Bringing the Scientific Method to the Classroom

Access and Inclusion September 11, 2018

Context

Hundreds of millions of children are in schools and are not learning much. There are lots of plausible reasons for that: failed policies, resource shortages and substandard management being some of them. But what about what actually happens inside the classroom – the actual 40-minute experience an 8th grade child has in her Science class every day? The good news is that this question is being rigorously investigated. The not so good news is: we’re not integrating very much of it, particularly in contexts that need it most. (With some notable and praiseworthy exceptions). Generally, the gap between “the quality of standard pedagogy in these contexts” and “what we now know about the science of teaching and learning” appears to only be widening.
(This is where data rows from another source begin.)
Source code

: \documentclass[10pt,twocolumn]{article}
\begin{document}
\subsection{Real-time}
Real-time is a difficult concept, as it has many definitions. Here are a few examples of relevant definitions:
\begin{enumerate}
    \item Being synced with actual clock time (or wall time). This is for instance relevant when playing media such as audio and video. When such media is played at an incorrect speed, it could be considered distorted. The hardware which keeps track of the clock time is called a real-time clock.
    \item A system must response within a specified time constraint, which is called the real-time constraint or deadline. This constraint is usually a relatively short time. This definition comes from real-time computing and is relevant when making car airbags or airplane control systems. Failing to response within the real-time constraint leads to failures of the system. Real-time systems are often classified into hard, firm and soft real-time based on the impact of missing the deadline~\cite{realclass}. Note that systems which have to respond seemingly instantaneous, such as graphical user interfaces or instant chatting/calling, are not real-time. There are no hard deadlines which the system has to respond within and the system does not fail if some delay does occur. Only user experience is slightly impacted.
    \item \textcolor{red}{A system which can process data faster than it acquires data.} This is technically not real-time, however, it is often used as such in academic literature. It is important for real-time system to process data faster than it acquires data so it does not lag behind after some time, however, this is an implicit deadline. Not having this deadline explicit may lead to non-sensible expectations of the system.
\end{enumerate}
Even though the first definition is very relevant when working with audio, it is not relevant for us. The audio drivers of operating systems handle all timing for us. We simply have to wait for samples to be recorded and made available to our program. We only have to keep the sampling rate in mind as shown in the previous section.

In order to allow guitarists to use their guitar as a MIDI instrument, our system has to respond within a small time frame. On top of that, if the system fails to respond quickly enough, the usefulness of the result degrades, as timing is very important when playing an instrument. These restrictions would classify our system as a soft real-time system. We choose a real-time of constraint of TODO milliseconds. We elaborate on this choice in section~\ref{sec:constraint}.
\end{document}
How do we integrate findings from promising research into schools, all of which are in low or middle-income countries? How do we make sure that the evidence is top-notch, and that it is reliably used to improve a child’s daily experience in schools?

Rachel Glennerster, on a useful framework:

“Innovate, test, then scale. The sequence seems obvious—but is in fact a radical departure. Too often the ….process looks more like ‘have a hunch, find an anecdote, then claim success.’”

Seems like a straightforward enough formula; let’s break it down.

First: where do the ideas from innovations within the classroom come from? Let’s look at two places:

1. What the research says works in the specific contexts in question (i.e. low and middle-income countries)

2. What the research suggests is promising (i.e. the explosion of research into learning science) but hasn’t yet been tested in contexts similar to our own

At Bridge, we operate and/or support almost a thousand schools across Africa and India. We are (extremely) lucky to be able to formally and empirically test these ideas, at scale, using randomized controlled trials. We’re also very fortunate to have partnered with some excellent researchers, economists, and PhDs to help us with that work.

Looking for Ideas to Test in Learning Science

What do the experts on the science of learning point to, and where are the good summaries of what’s going on? A review of the literature has several recurring themes – namely, that some techniques are much more efficient than others at generating learning.

It’s wise for practitioners to make use of this work. Indeed, the majority of the most promising practices are free, and in many cases require a slight re-sequencing of the conventional 40-minute lesson. For example, do you want to get kids to revise material more efficiently? Maybe use self-testing or quizzing; it’s probably more effective than commonly used strategies like re-reading. Interested in how to get kids to regulate and slow down their thinking? Take time to point out common misconceptions and discuss them as a class (via “predict, observe, explain”). Want to make sure kids are seeing AND engaging with great models? Worked examples can be effective, particularly when combined with self-explanation, which forces children to clarify their thinking.

There are a range of intriguing ideas that theoretically cost almost nothing to implement. But our experience at Bridge is that the devil is in the details – we suspect that getting these methods as close to exactly right as possible is crucial. In that spirit, my colleague Utpal Sinha is looking at “interleaving.” With “interleaved practice,” you study or practice several skills at a time instead of just one. A problem set in maths, for example, might include skills A, B, C, and D…instead of just A.

Interleaving is fascinating because children reliably perform worse in the short-term, but better in the medium- and long-term. Willingham explains:

If a homework assignment asks the student to do 15 problems, all of them variants on the same mathematical algorithm, the student will have an easier time than if the 15 problems call for any of five different algorithms.

So, Utpal and his team will test interleaved vs. blocked in several dozen classrooms this Fall. With the help of Michael Kremer and Ronak Jain, we’re aiming to look at a range of outcomes, including short- and long-term test scores. Depending on that, we’ll decide on how and whether to scale.

Coming back to Rachel Glennerster:

“Innovate, test, then scale. The sequence seems obvious—but is in fact a radical departure.”

I was inspired by “radical departure.” What we need, I thought, is something similar to the What Works Clearinghouse, a top-notch evidence base that will drive decision-making on matters large and small in the classroom. And I still believe that!

But I’ve come to realize that approaching problems in this way is more challenging and less cognitively pleasant. You have to slow down a lot – consider the moving parts of an intervention that you haven’t quite contemplated before, and that you may be incentivized to ignore when you’ve got a strong hunch. Innovate, Test, Scale is a simple framework, but it requires a lot of discipline, and can take a while.

When an evidenced based approach is implemented the results can be a stand-out success, as we have seen recently with many pupils, especially girls, who are now excelling in STEM and other subjects.

It’s also essential, and invigorating. We should push hard to build an evidence base about learning that makes use of all of the promising research from different fields in a way that improves the daily experience of kids in classrooms all over the world.